Directors, whose salaries last year ranged from pounds 118,000 to pounds 156,000, will receive a 20 per cent bonus in recognition of their extra work for the company's sale, while administrative staff will receive 5 per cent - around pounds 500 on a salary of pounds 10,000.
Chief executive Alastair Lyons will not receive a bonus. "I think it is important that I am not seen to benefit from arranging the company's sale," he said. Mr Lyons said the extra payments were designed to reward the loyalty and hard work of the company's staff. "It's an incentive to try to keep all our staff and people together."
About 12 major companies are thought to have expressed an interest in NPI. A shortlist is likely to be drawn up in the next few weeks, with the directors hoping to announce the successful suitor by the end of the year and completion of the sale by April. Analysts expect NPI to fetch between pounds 1.2bn and pounds 1.5bn. Divided between 600,000 policyholders that amounts to at least pounds 2,000 each, in comparison with directors' bonuses of pounds 30,000. Mr Lyons took the helm of the Tunbridge Wells- based mutual life assurer and pension group 16 months ago after a pounds 1.2m pay-off from his former employer, Abbey National. He had previously been chief executive of the National & Provincial building society and had masterminded its sale to Abbey National and eventual de-mutualisation.
On his arrival at NPI, he nailed his colours to the mast of continuing mutualisation and gave several presentations arguing that policyholders were better off with mutual companies, whose profits were shared among members rather than shareholders.

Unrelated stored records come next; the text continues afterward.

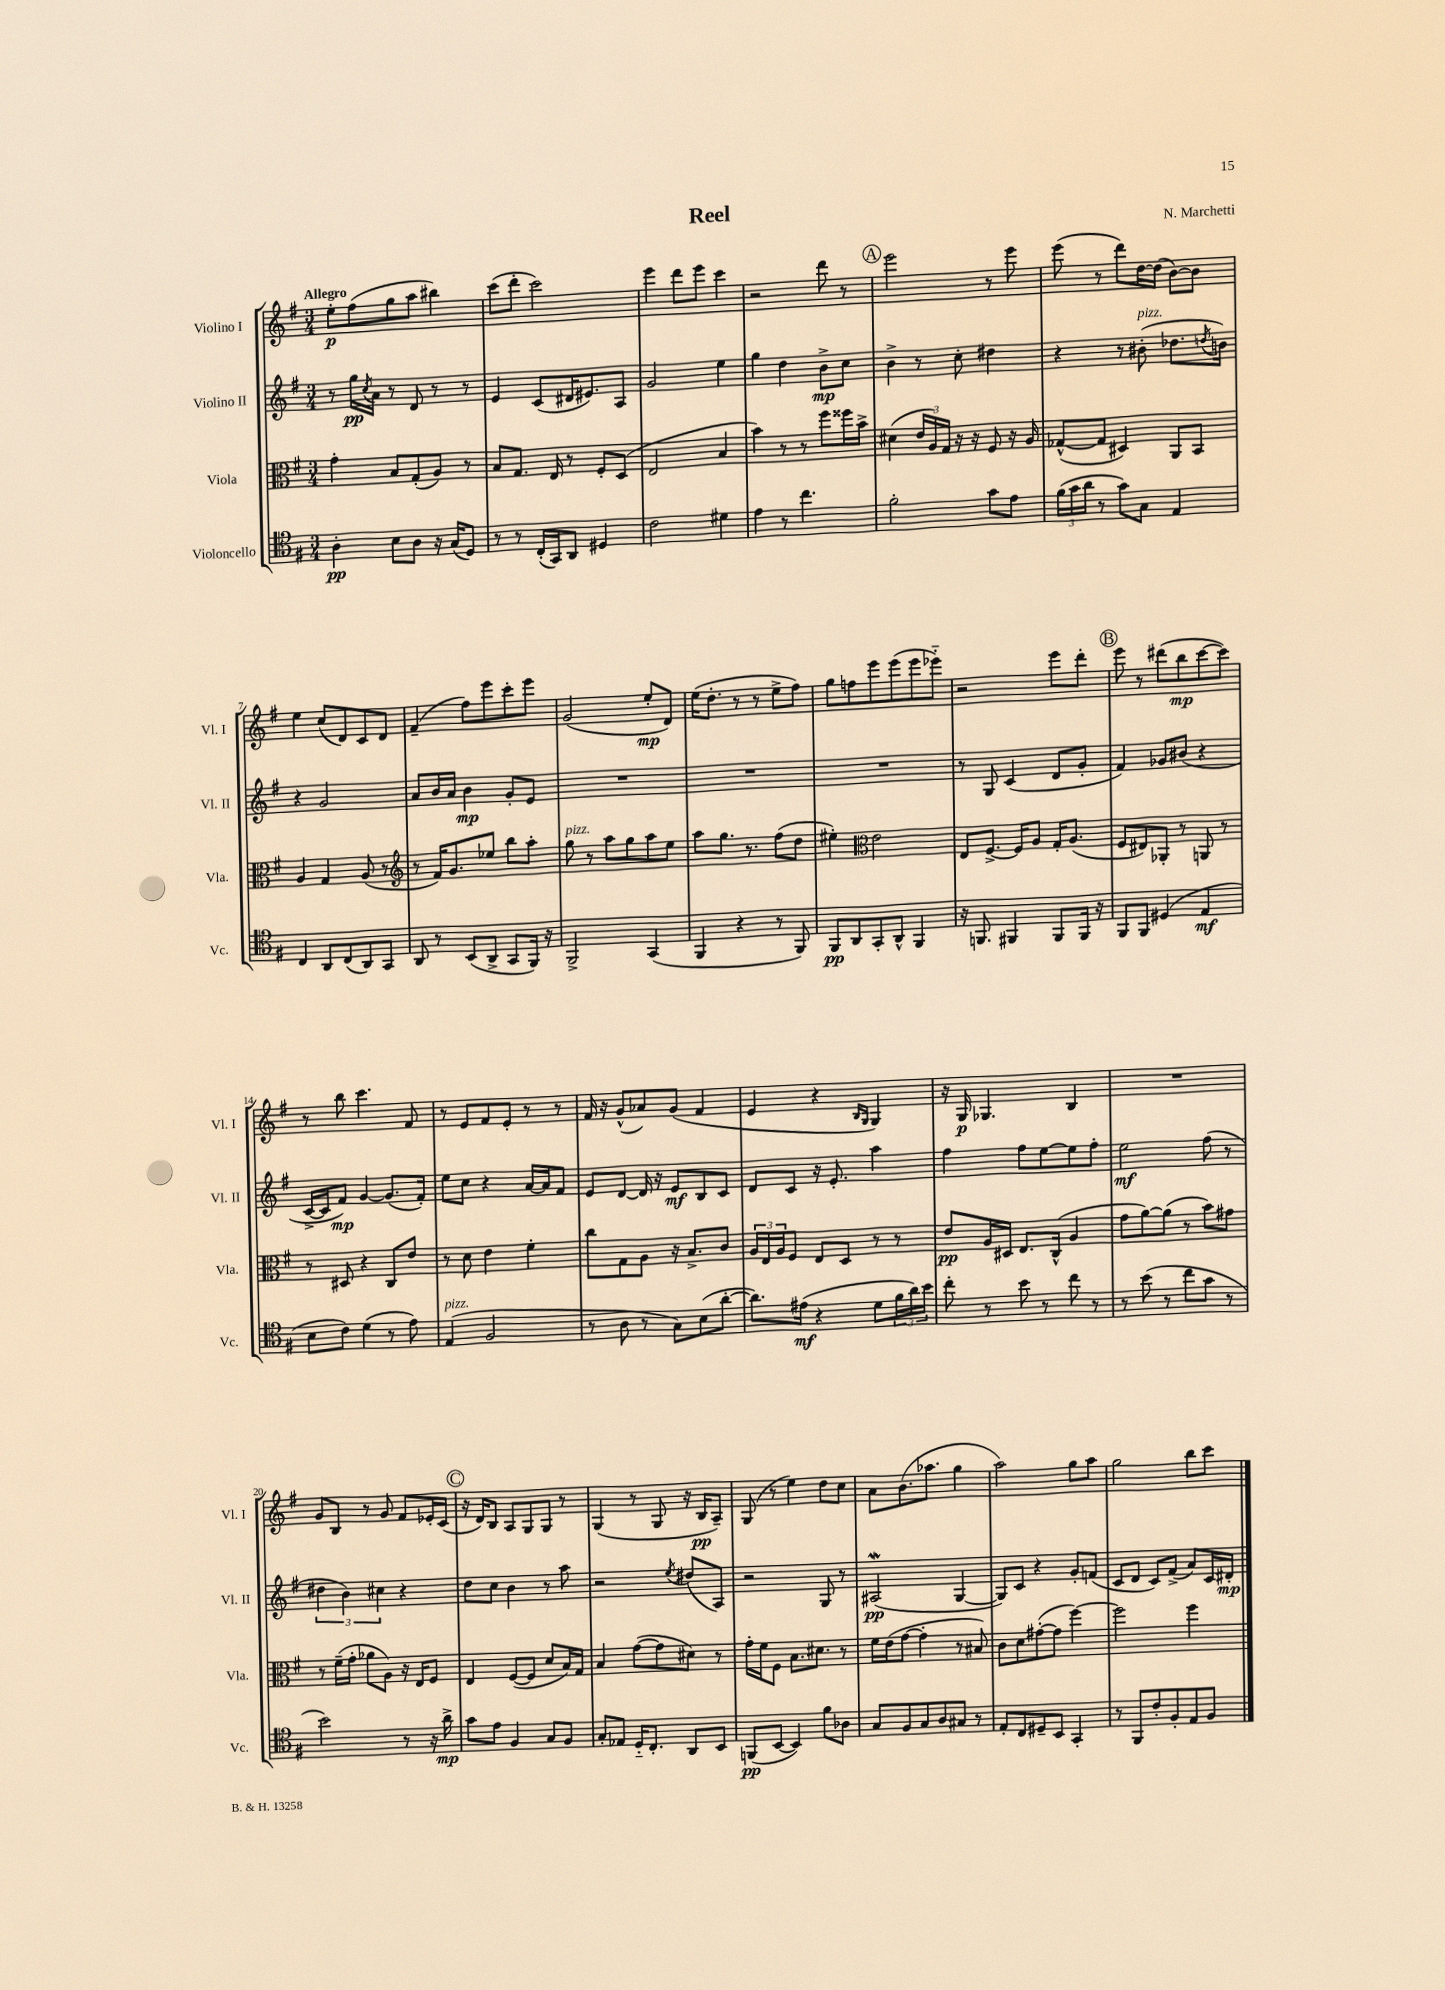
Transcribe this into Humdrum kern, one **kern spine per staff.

**kern	**kern	**kern	**kern
*staff4	*staff3	*staff2	*staff1
*clefC4	*clefC3	*clefG2	*clefG2
*k[f#]	*k[f#]	*k[f#]	*k[f#]
*M3/4	*M3/4	*M3/4	*M3/4
4A'	4g'	8r	8ee'
.	.	16gg	(8ff#
.	.	8qcc	.
.	.	16a	.
8B	8B	8r	8gg
8A	(8G'	8d	8aa
16r	8A)	8r	4bb#)
(16G	.	.	.
8D)	8r	8r	.
=	=	=	=
8r	8B	4e	(8ccc
8r	8.G	.	8ddd'
(16C'	.	(8c	2ccc)
16GG)	16E	.	.
8AA	8r	16d#	.
.	.	8.e#)	.
4D#	8F#'	.	.
.	(8D	8A	.
=	=	=	=
2c	2E	2g	4eee
.	.	.	8ddd
.	.	.	8eee
4d#	4B	4ee	4ccc
=	=	=	=
4e	4b)	4gg	2r
8r	8r	4dd	.
4.cc	8r	.	.
.	8ff#	8b^	8ddd
.	16ff##	8cc	8r
.	16b^	.	.
=	=	=	=
2f#'	(4d#	4b^	2eee
.	24e	8r	.
.	24A)	.	.
.	24G	.	.
.	16r	8cc'	.
.	16r	.	.
8g	8F#	4dd#	8r
8e	16r	.	8eee
.	16A	.	.
=	=	=	=
(24f#	([8G-^^	4r	(8eee
24g	.	.	.
24a	.	.	.
8r	8G-]	.	8r
8g)	4D#)	8r	8ddd)
8G	.	(8b#'	[16dd
.	.	.	(16dd]
4E	8AA	8.dd-	[8b)
.	8BB	.	8b]
.	.	8qdd	.
.	.	16b)	.
=	=	=	=
4C	4A	4r	4ee
8AA	4G	2g	(8cc
(8C	.	.	8d)
8AA)	(8A	.	8c
8GG	8r	.	8d
=	=	=	=
*	*clefG2	*	*
8AA	8r	8a	(4f#~
8r	16f#)	16b	.
.	8.g	16a	.
(8BB	.	4b	8ff#)
8AA^	8ee-	.	8eee
8GG	8bb	8g'	8ccc'
16FF#)	8aa'	8e	8eee
16r	.	.	.
=	=	=	=
2FF#^	8gg	2.r	(2g
.	8r	.	.
.	8aa	.	.
.	8gg	.	.
(4GG	8aa	.	8ee'
.	8ee	.	8d)
=	=	=	=
4FF#	8aa	2.r	(16ee
.	.	.	8.dd'
.	8.gg	.	.
4r	.	.	8r
.	8.r	.	.
.	.	.	8r
8r	(8ff#	.	8ee^
8FF#)	8dd	.	8ff#)
=	=	=	=
8FF#	4ee#')	2.r	8gg
8AA	.	.	8ff
*	*clefC3	*	*
8GG'	2e	.	8eee
8AA^^	.	.	(8eee
4FF#	.	.	8eee
.	.	.	8eee-'~)
=	=	=	=
16r	8E	8r	2r
8.FF	.	.	.
.	[8.F#^	8G	.
4FF#	.	(4c	.
.	16F#]	.	.
.	8A	.	.
8FF#	16G'	8d	8eee
.	(8.A	.	.
16FF#	.	8g'	8ddd'
16r	.	.	.
=	=	=	=
8FF#	8F#	4f#)	8eee
8FF#	8E#)	.	8r
(4D#	8AA-'	8g-	(8ddd#
.	8r	(8b#	8bb
4E	8AA	4r	[8ccc
.	8r	.	8ccc])
=	=	=	=
8B	8r	[16c^	8r
.	.	16c]	.
8c)	8D#	8f#)	8bb
(4d	4r	[4g	4.ccc
8r	8C	(8.g]	.
8e)	8e	.	8f#
.	.	16f#')	.
=	=	=	=
(4E	8r	8ee	8r
.	8d	8cc	8e
2F#	4e	4r	8f#
.	.	.	8e'
.	4f#'	[16a	8r
.	.	16a]	.
.	.	8f#	8r
=	=	=	=
8r	8cc	8e	16f#
.	.	.	16r
8A	8G	[8d	(8g^^
8r	8A	16d]	8a-)
.	.	16r	.
8G)	16r	8e	(8g
.	8.B^	.	.
(8B	.	8B	4f#
[8a'	8c	8c	.
=	=	=	=
8.a])	24A	8d	4e
.	24E	.	.
.	24A	.	.
.	8F#	8c	.
(16e#	.	.	.
4r	8E	16r	4r
.	.	8.e'	.
.	8D	.	.
.	.	.	16qqB
.	.	.	16qqG
8d	8r	4aa	4G)
24f#	8r	.	.
24a)	.	.	.
24b	.	.	.
=	=	=	=
8cc'	8e	4ff#	16r
.	.	.	16G
8r	16A	.	4.G-
.	16D#	.	.
8b	8.E	8ff#	.
8r	.	[8ee	.
.	(16C^^	.	.
8cc	4A	8ee]	4B
8r	.	8ff#'	.
=	=	=	=
8r	8g	2ee	2.r
(8b	[8a)	.	.
8r	(8a]	.	.
8cc	8r	.	.
8g	8b)	(8ff#	.
8r	8g#	8r	.
=	=	=	=
2b)	8r	6dd#	8g
.	(16f#~	.	8B
.	.	6b)	.
.	16g'	.	.
.	8a-	.	8r
.	.	6cc#	.
.	8A)	.	8g
8r	16r	4r	8f#
.	16E	.	.
16r	8F#	.	16e-'
16a^	.	.	(16c
=	=	=	=
8g	4E	8dd	16r
.	.	.	16d)
8e	.	8cc	8B
4F#	([8F#	4b	8A
.	8F#]	.	8G
8G	8d	8r	8G
8F#	16B)	8aa	8r
.	16G	.	.
=	=	=	=
8G'	4B	2r	(4G
8E-	.	.	.
16D'~	([8g	.	8r
8.C'	.	.	.
.	8g]	.	8G
.	.	8qee	.
8AA	8d#)	(8dd#	16r
.	.	.	16B
8BB	8r	8A)	8A~)
=	=	=	=
(8FF	16g'	2r	(8G
.	16f#	.	.
[8BB	8F#	.	8r
4BB])	8.B	.	4ee)
.	8.d#	.	.
8f#	.	8G	8dd
8A-	8r	8r	8cc
=	=	=	=
8G	16f#	(2A#	8a
.	(16e	.	.
8F#	[8g	.	(8.b
8G	4g']	.	.
.	.	.	8.aa-
8A	.	.	.
8G#	8r	[4G	4gg
8r	8B#)	.	.
=	=	=	=
8E'	8c	8G])	2aa)
8C	8d	8c	.
8D#~	([8g#'	4r	.
8BB	8g#]	.	.
4GG'	[4ff#)	8g'	8gg
.	.	(8f	8aa
=	=	=	=
8r	2ff#]	8c	2gg
8FF#	.	8d	.
8c'	.	8c)	.
8F#'	.	(8f#^	.
8E	4ff#	8a)	8bb
8F#	.	16c	8ccc
.	.	16d#'	.
==	==	==	==
*-	*-	*-	*-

But last week he said he was convinced that NPI needed the additional resources of a larger plc if it was to compete effectively in the UK retirement market. He denied suggestions that the sale had been forced by poor results and a potential liquidity problem caused by falling equity values.
Last week, a report by Cazalet Financial Consulting, a leading authority on the life sector, said NPI had been affected by the falling markets. It said that if NPI's assets were reviewed on current performance it might not show any free assets above the minimum requirement for solvency.
Mr Lyons disputed the findings. "If anyone is trying to argue that we have not got the funds that is absolutely not correct," he said. The eventual windfall bonus payments to policyholders would depend on the eventual outcome of the sale. "I still believe, all things being equal, that a mutual company will make better use of resources. But in this case we felt it was not in the best interests of the policyholders to remain as a mutual. This is a long-term decision based on three to five years ahead and not a reaction to current market trends."